> **工作指令 1**:
请把这段序文中从“你不啻是本书的义父,因此之故,我觉得应将产生本书的经过,向你陈述一番。”到“所有的学说,作进一步的钻研。”之间的文字(首尾都算在内)重写出来,并将其中的“鸟瞰”改为“概观”。
> **工作指令 2**:
根据这段序文,著者为讲授“民族与民族主义”一课搜集资料时,特别感兴趣的是哪三个国家?

> **所给节选**:
┌──

2015-02-04 威廉·麦高文 科学出版社社科分社
 

著者:William Montgomery McGovern

译者:章巽


著者原序


本书献给西北大学政治学教授凯内脱·华莱士·科累

格罗夫(Kenneth Wallace Colegrove)先生


亲爱的凯内脱:


我现在将这微小的著作献给你,聊以申谢你对我的许多厚惠,和你对我的不断鼓励及援助。

你不啻是本书的义父,因此之故,我觉得应将产生本书的经过,向你陈述一番。

数年以前,当我为讲授“民族与民族主义”一课而搜集资料时,我对于东欧及近东的一些国家,尤其是对于芬兰、匈牙利和土耳其,特别感到兴趣。

随而我又深深感觉到历史传统在这些国家中的重要。为求了解并认识她们当前的政治局势,我常需要去寻求其历史的背景。不久我就认清,除非我能先将她们种族的、语言的和文化的史迹探究明白,即无从理解这些国家中的居民之当前态度。

这三种人民,据信皆来自中央亚细亚。因之自然需要先去研讨一部分的中亚历史。我旋即发现关于此一部分历史的可靠著作,竟异常稀少。从这一地区中,不断地有一批一批的人民,四出征略,往往深切影响全世界历史的进程;可是关于这些人民迁徙的波涛,我们所得而见的记述,却惊人的稀少。固然也有许多零星的专著及论文,其中多数皆带有高度的专门性,涉及种种晦黯的专题,但我竟找不到一册综合的著作,能概括叙述本问题的全貌,使人获得一个“鸟瞰”。

因此我决定以简略的方式,准备来写一篇综括中亚历史诸重要阶段的简短论文,这主要的为便利我自己。我希望大约写一百页便彀了,可是不得了,我旋即发现我自己已被卷入一件庞大的工作中了。有关本问题的许多学者们,其意见竟非常纷歧,我为要辨别是非,找寻真相,竟不得不对于所有的学说,作进一步的钻研。

其始我想将所有近代西方学者所著述的第二手资料,或至少将英、法、德文写成的资料,搜集起来。多数这些资料,已开列在本书的“参考书目”中。不幸我却不习俄文。我的至友Andrew Haensel先生,曾从我受业,原籍是俄罗斯人,谢谢他的好意,代我探究了许多俄文资料,并写成精美的提要供给我。我虽得由此获得了许多有趣且有价值的暗示,但我在本书中并未引用俄文资料,因为我到底是未能去直接运用它们的。不过这些俄文资料,虽富兴趣,但对于我从西欧学者方面所得的知识,在本质上也并没有甚么修正。

└──

> **待查数据**:
┌──

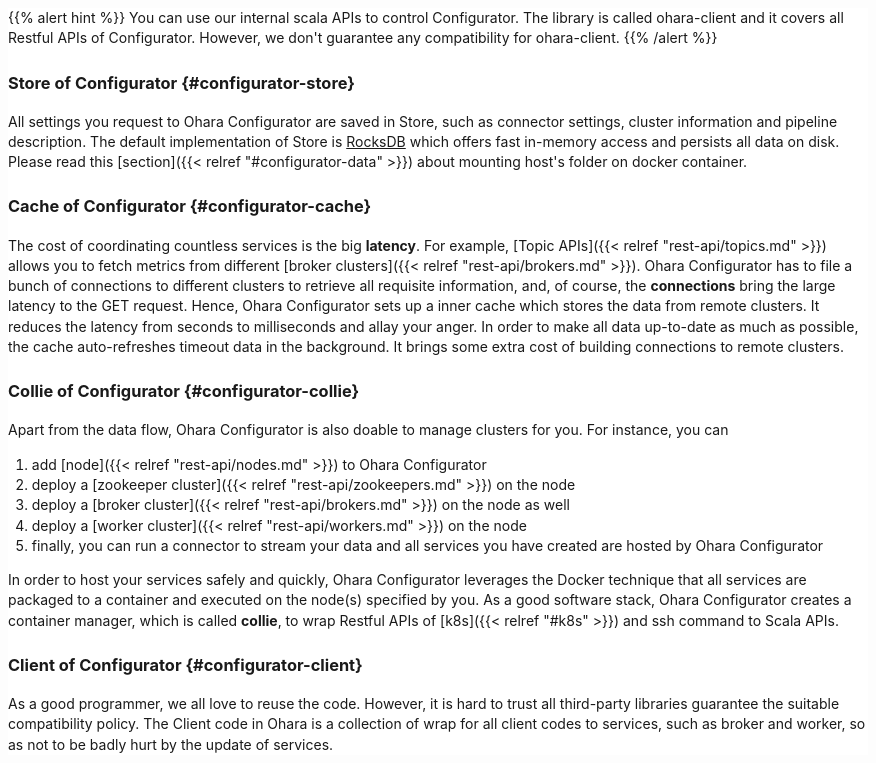 {{% alert hint %}}
You can use our internal scala APIs to control Configurator. The
library is called ohara-client and it covers all Restful APIs of
Configurator. However, we don't guarantee any compatibility for
ohara-client.
{{% /alert %}}

### Store of Configurator {#configurator-store}

All settings you request to Ohara Configurator are saved in Store, such
as connector settings, cluster information and pipeline description. The
default implementation of Store is [RocksDB](https://rocksdb.org/) which
offers fast in-memory access and persists all data on disk. Please read
this [section]({{< relref "#configurator-data" >}}) about mounting host's 
folder on docker container.

### Cache of Configurator {#configurator-cache}

The cost of coordinating countless services is the big **latency**. For
example, [Topic APIs]({{< relref "rest-api/topics.md" >}}) allows
you to fetch metrics from different
[broker clusters]({{< relref "rest-api/brokers.md" >}}). Ohara
Configurator has to file a bunch of connections to different clusters to
retrieve all requisite information, and, of course, the **connections**
bring the large latency to the GET request. Hence, Ohara Configurator
sets up a inner cache which stores the data from remote clusters. It
reduces the latency from seconds to milliseconds and allay your anger.
In order to make all data up-to-date as much as possible, the cache
auto-refreshes timeout data in the background. It brings some extra cost
of building connections to remote clusters.

### Collie of Configurator {#configurator-collie}

Apart from the data flow, Ohara Configurator is also doable to manage
clusters for you. For instance, you can

1.  add [node]({{< relref "rest-api/nodes.md" >}}) to Ohara Configurator
2.  deploy a [zookeeper cluster]({{< relref "rest-api/zookeepers.md" >}}) on the node
3.  deploy a [broker cluster]({{< relref "rest-api/brokers.md" >}}) on the node as well
4.  deploy a [worker cluster]({{< relref "rest-api/workers.md" >}}) on the node
5.  finally, you can run a connector to stream your data and all
    services you have created are hosted by Ohara Configurator

In order to host your services safely and quickly, Ohara Configurator
leverages the Docker technique that all services are packaged to a
container and executed on the node(s) specified by you. As a good
software stack, Ohara Configurator creates a container manager, which is
called **collie**, to wrap Restful APIs of [k8s]({{< relref "#k8s" >}}) 
and ssh command to Scala APIs.

### Client of Configurator {#configurator-client}

As a good programmer, we all love to reuse the code. However, it is hard
to trust all third-party libraries guarantee the suitable compatibility
policy. The Client code in Ohara is a collection of wrap for all client
codes to services, such as broker and worker, so as not to be badly hurt
by the update of services.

└──

> **答案栏 1**:
你不啻是本书的义父,因此之故,我觉得应将产生本书的经过,向你陈述一番。

数年以前,当我为讲授“民族与民族主义”一课而搜集资料时,我对于东欧及近东的一些国家,尤其是对于芬兰、匈牙利和土耳其,特别感到兴趣。

随而我又深深感觉到历史传统在这些国家中的重要。为求了解并认识她们当前的政治局势,我常需要去寻求其历史的背景。不久我就认清,除非我能先将她们种族的、语言的和文化的史迹探究明白,即无从理解这些国家中的居民之当前态度。

这三种人民,据信皆来自中央亚细亚。因之自然需要先去研讨一部分的中亚历史。我旋即发现关于此一部分历史的可靠著作,竟异常稀少。从这一地区中,不断地有一批一批的人民,四出征略,往往深切影响全世界历史的进程;可是关于这些人民迁徙的波涛,我们所得而见的记述,却惊人的稀少。固然也有许多零星的专著及论文,其中多数皆带有高度的专门性,涉及种种晦黯的专题,但我竟找不到一册综合的著作,能概括叙述本问题的全貌,使人获得一个“概观”。

因此我决定以简略的方式,准备来写一篇综括中亚历史诸重要阶段的简短论文,这主要的为便利我自己。我希望大约写一百页便彀了,可是不得了,我旋即发现我自己已被卷入一件庞大的工作中了。有关本问题的许多学者们,其意见竟非常纷歧,我为要辨别是非,找寻真相,竟不得不对于所有的学说,作进一步的钻研。

> **答案栏 2**:
芬兰、匈牙利和土耳其。